Thankfully, they have also discovered the rewards of collaboration with their masterful director, Drenia Frederick and their virtuoso musical director, KensonHippolyte.

Together, they find ways to sift through my conflicted ambitions and find the gemstones within.

That collaborative ethic has made the performance more full bodied, edgy and provocative. While the characters own their hardships, they avoid the melodrama of victimhood. Instead, they negotiate their survival, navigating the intervening troughs and triumphs.

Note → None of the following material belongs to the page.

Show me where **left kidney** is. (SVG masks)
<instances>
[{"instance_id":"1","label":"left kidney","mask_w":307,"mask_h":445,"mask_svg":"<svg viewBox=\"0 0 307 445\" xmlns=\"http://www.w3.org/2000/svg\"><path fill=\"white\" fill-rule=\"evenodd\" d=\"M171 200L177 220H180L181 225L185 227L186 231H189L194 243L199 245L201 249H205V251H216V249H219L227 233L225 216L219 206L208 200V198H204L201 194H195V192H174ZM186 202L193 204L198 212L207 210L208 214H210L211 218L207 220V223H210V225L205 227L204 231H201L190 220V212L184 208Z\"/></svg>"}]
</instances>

You will recognize them and their stories. They are people we often ignore but can now get to know. You may even wonder why you’ve never seen things quite their way. And that is what good theatre aims to do. As the old bard William-S instructed, we must “… hold a mirror up to nature to show virtue her own feature …”

In this sahara of so little theatre, A Woman’s Songbook is a must-see. Please don’t be one of those disappointed absentee patrons who ends up asking: “So… Y’all not doing it again… ???”

(EDITOR’S NOTE: The production premiered last night, Friday April 13 — and the second and final staging will be tonight, Saturday April 14, 2018, at the same venue: Sandals Grande, Pigeon Island Causeway, Gros Islet.)